<全国高校野球選手権:聖光学院4-2佐久長聖>◇19日◇2回戦

 エースの意地だった。聖光学院(福島)の右横手投げ、船迫(ふなばさま)大雅(3年)が2失点完投勝利を収めた。1回戦は2年生右腕、今泉慶太に先発を譲り、救援登板した。「あいつには投げさせたくない。最後まで責任を取って抑えたかった」と期するものがあった。

 初回に先制点を許した。甘い球を痛打され、2回以降は緩急をつけながら、内外角へ投げ分ける意識を強くした。緩いカーブを使い始め、最速135キロ速球とスライダーなどを織り交ぜて連打を許さなかった。今泉に代わり、船迫を先発させた斎藤智也監督(51)は「遅いカーブが決まり出してから良くなった。スライダーもね」と完投をたたえた。
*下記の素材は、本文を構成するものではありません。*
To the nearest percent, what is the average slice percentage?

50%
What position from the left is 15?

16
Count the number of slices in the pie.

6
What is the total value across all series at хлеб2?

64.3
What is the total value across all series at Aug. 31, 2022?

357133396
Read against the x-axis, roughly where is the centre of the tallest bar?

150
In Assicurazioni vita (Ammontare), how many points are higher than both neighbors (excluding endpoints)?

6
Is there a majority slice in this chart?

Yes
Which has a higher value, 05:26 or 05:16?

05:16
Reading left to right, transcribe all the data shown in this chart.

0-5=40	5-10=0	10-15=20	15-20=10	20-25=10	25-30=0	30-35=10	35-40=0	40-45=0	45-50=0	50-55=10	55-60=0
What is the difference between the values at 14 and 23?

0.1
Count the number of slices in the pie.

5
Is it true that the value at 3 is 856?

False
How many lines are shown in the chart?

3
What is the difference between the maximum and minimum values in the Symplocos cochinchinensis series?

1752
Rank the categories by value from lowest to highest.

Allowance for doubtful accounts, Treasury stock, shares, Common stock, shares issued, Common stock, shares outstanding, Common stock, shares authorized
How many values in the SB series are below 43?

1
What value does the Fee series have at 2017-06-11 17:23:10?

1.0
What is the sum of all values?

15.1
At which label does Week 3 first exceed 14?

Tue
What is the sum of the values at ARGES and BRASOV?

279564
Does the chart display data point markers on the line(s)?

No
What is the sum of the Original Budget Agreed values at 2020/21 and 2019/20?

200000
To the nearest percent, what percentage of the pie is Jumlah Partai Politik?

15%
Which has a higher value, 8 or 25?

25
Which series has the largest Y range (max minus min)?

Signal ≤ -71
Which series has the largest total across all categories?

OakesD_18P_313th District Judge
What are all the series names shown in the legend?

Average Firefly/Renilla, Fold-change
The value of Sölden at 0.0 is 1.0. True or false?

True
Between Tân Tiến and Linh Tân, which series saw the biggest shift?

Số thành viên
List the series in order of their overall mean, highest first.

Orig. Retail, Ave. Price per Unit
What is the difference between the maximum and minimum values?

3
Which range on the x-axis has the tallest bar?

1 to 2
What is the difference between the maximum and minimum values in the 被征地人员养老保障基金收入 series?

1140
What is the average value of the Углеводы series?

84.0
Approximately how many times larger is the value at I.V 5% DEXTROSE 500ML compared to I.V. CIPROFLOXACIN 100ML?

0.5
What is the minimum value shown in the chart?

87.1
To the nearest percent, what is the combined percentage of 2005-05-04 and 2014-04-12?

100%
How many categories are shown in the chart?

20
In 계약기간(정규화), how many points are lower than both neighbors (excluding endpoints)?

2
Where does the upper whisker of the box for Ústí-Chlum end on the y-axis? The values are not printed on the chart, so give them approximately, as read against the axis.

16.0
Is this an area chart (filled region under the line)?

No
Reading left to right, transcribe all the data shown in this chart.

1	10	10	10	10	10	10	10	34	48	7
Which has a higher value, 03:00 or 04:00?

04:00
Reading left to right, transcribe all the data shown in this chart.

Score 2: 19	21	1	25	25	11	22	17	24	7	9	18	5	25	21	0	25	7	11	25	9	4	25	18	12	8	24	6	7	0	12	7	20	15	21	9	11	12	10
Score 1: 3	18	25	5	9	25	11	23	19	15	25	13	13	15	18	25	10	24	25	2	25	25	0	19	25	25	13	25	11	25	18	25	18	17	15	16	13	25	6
 入学時は体重52キロで、最速は110キロ台。球を速くするために先輩のアドバイスを受け、鉄棒での懸垂やウエートトレで、毎日体を鍛えた。5回しかできなかった懸垂は、今では30回こなす。体重は10キロ増の62キロ。身長172センチと投手としては小柄だが、球速は20キロ以上アップした。「次も先発したいです。相手に向かっていく」。責任感の強いエースの好投で4年ぶりの夏2勝。福島県勢は夏通算30勝に到達した。